Les derniers développements du problème des transporteurs sénégalais pour se rendre en Casamance et les nouvelles difficultés avec la Gambie nous ramènent à l’actualité du conflit dans la région méridionale. Pour un simple observateur, les premiers facteurs évidents du conflit sont l’éloignement et l’enclavement de la Casamance, séparée du reste du Sénégal par la Gambie et encadrée au sud par deux autres pays. Cette position défavorable se double d’autres facteurs de marginalisation. A. Ngaidé, universitaire mauritanien, a pu souligner que dans un contexte de diversité proclamée, mais non assumée, le Sénégal, malgré son ancrage démocratique, confond l’ensemble du pays avec sa région centrale.
Des mesures de décentralisation ont certes été adoptées. Mais l’expérience démontre qu’au bout du compte, les ressources, les infrastructures, les équipements et les services resteront toujours inégalement répartis sur l’ensemble du territoire national. Ils seront encore concentrés dans trois ou quatre régions, toujours les mêmes. La situation de la Casamance est encore plus singulière. Par rapport à tout le reste du pays, c’est la région naturelle dans son ensemble, qui est traitée comme une périphérie, sur plusieurs plans. Lorsque l’idée de déplacer la capitale du pays a été évoquée, c’est la localité de Pékesse au nord, encore plus loin de la Casamance, qui a été pressentie.
Au contraire, une mesure significative en contexte sénégalais pourrait consister à transférer le Parlement à Ziguinchor, après évaluation des expériences existant ailleurs. De nombreux pays ont opéré un rééquilibrage de l’architecture territoriale, bâtie sur deux, voire trois pôles de pouvoir.
En Afrique du Sud, Pretoria est la capitale politique, Johannesburg la métropole économique et Le Cap est désormais le siège du Parlement. Au Bénin, Porto Novo est devenue à la fois la capitale politique et le siège du Parlement, à côté de Cotonou. Le Parlement tanzanien a été transféré à Dodoma et Dar Es Salam reste la capitale. Certains pays ont même construit des villes nouvelles pour y transférer leur capitale politique : Yamoussoukro en Côte d’Ivoire, Abuja au Nigeria, mais aussi Brasilia au Brésil et Ankara en Turquie. On peut citer en outre les exemples des pays qui ont deux capitales, politique et économique : Yaoundé et Douala au Cameroun, Rabat et Casablanca au Maroc et bien entendu Washington qui est le siège du gouvernement américain.

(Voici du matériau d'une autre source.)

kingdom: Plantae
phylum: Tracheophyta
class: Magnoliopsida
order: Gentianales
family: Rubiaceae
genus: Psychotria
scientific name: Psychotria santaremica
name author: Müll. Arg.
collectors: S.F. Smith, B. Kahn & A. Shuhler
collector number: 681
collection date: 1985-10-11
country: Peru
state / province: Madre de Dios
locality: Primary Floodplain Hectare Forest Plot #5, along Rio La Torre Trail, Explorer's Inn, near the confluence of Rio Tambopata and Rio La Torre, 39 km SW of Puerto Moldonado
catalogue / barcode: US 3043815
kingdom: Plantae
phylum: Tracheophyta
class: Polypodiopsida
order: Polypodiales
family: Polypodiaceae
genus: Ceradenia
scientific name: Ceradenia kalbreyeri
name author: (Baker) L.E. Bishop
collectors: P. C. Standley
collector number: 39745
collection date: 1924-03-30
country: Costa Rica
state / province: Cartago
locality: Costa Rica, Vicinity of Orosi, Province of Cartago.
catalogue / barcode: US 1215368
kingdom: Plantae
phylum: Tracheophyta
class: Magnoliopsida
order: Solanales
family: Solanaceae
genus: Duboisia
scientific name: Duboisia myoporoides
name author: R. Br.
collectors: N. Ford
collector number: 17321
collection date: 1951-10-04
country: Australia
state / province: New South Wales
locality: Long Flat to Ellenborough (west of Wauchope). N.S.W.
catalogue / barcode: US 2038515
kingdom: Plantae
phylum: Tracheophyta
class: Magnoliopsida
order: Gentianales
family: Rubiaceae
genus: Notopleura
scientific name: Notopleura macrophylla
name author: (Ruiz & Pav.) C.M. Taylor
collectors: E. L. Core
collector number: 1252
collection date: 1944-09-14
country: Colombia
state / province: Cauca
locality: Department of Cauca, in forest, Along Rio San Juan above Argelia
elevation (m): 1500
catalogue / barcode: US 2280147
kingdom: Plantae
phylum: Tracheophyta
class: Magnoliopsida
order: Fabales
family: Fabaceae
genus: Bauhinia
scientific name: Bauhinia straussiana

Le plateau est encore plus étendu en Arabie Saoudite avec Ryad, Djeddah et Makkah, la capitale spirituelle du monde musulman. Des organisations internationales ont également distribué leurs principales activités dans différents pays : le Parlement de l’Union africaine est à Durban, celui de l’Union européenne à Strasbourg, et les institutions spécialisées de l’Onu sont à Genève.
L’installation du Parlement à Ziguinchor aurait des effets multiplicateurs. Elle obligerait d’abord les autorités à prendre le taureau par les cornes, pour trouver une solution convenable à l’enclavement de la Casamance, quel qu’en soit le coût. Soixante ans après l’indépendance et le naufrage tragique du bateau le Joola, il est impossible de continuer à miser plus longtemps sur l’installation hypothétique à Banjul d’un régime favorable à l’érection d’un pont sur la Gambie. Une voie de contournement de qualité, qui traverse d’autres régions, aurait en outre des effets bénéfiques pour ces collectivités territoriales également délaissées. Même si le problème casamançais n’existait, elles seraient malgré tout en droit d’exiger d’être reliées au reste du pays par des infrastructures de qualité.
La voie de contournement et la reprise du trafic sur la Transgambienne ne s’excluent pas. Elles ne sauraient dispenser non plus de poursuivre inlassablement les efforts pour réunir les conditions d’une véritable fédération ou confédération avec la Gambie, voire avec d’autres pays, sur des bases équitables. La première tentative d’union était une occasion pour instaurer un bilinguisme anglais-français, au lieu de choisir d’«annexer» un voisin souverain, avec une seule langue, comme si cela allait de soi. Le Sénégal, pays sans ressources et qui se positionne sur le créneau des services, du plateau académique et des échanges intellectuels ne pourrait que bénéficier aussi de l’usage de l’anglais.